The next Big Tech battle: Amazon's bet on healthcare begins to take shape [ungated] - "The company is in the process of unveiling a flurry of consumer-facing healthcare services, such as an online pharmacy and telehealth. At the same time, it is steadily developing its capabilities with AWS — an effort to create a new operating system for care that ranges from managing healthcare records to applying AI to predict when a person may become ill."[5,6]

-We've Spent Billions to Fix Our Medical Records, and They're Still a Mess. Here's Why.
-The Billionaire Who Controls Your Medical Records
-Hospitals and Insurers Didn't Want You to See These Prices. Here's Why. [ungated]
posted by kliuless at 3:27 AM on September 15, 2021


Xi Jinping's War on Spontaneous Order - "The essential challenge facing any observer analyzing this campaign is this: what accounts for the target list? What do K-pop fan groups, after school tutoring companies, Meituan delivery men, online algorithms, plastic surgeons, overheated housing markets, celebrity ranking lists, and tech monopolies have in common?"[1,2]
Each targets an industry that seems to strip people of their agency and rob them of their dignity.
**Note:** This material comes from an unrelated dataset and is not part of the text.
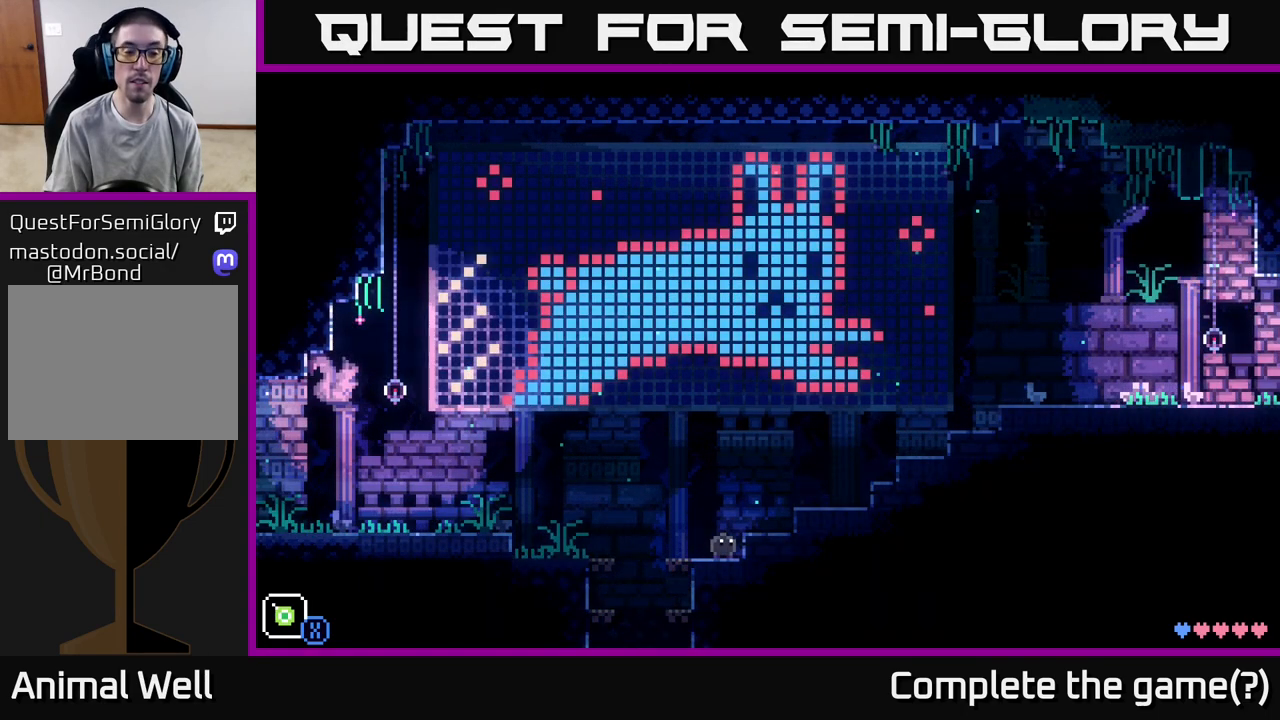
{"buttons": ["A"], "left_stick": "right", "right_stick": "center", "events": [[117, "left_stick", "right"], [133, "A", "down"]]}
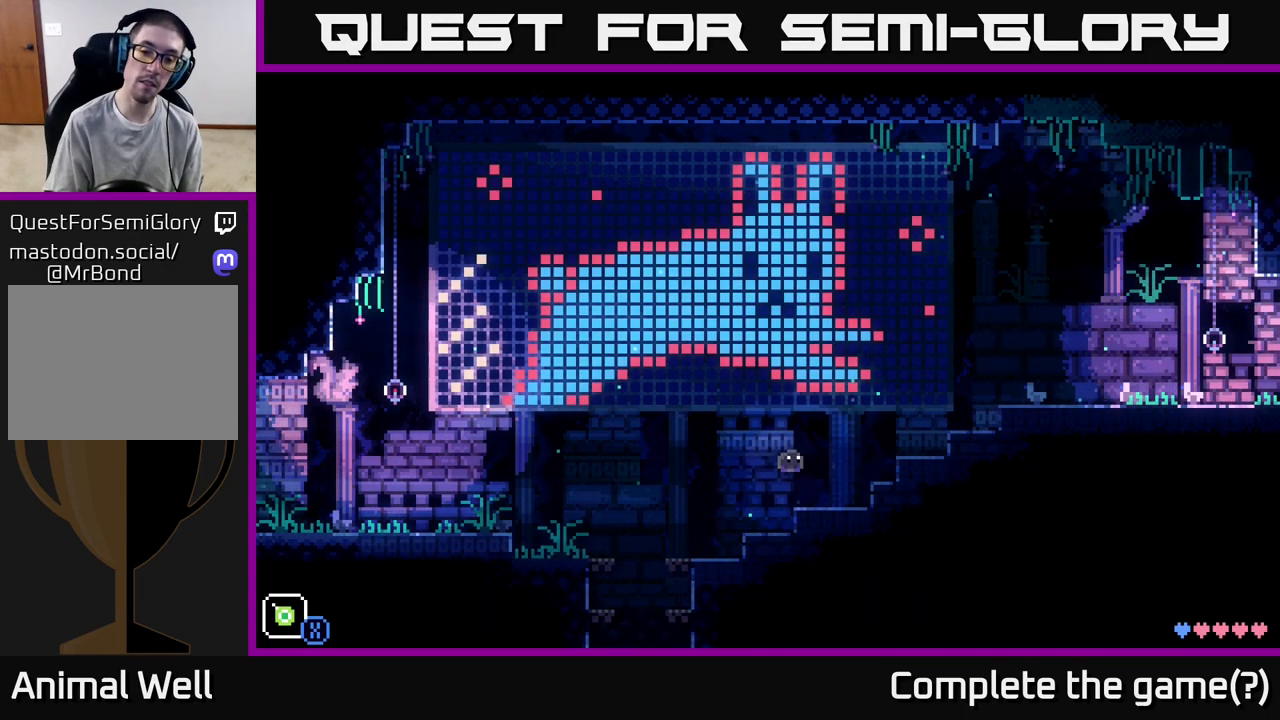
{"buttons": ["A"], "left_stick": "right", "right_stick": "center", "events": [[33, "A", "up"], [233, "A", "down"]]}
Each seems to hijack healthy behavior with a set of short term incentives whose end results are self destructive and degrading.
China says to set governance rules for algorithms over next three years - "The Cyberspace Administration of China (CAC) said in a statement that algorithms developed by technology firms should uphold core values of socialism and that enterprises should set systems for algorithm safety and responsibility."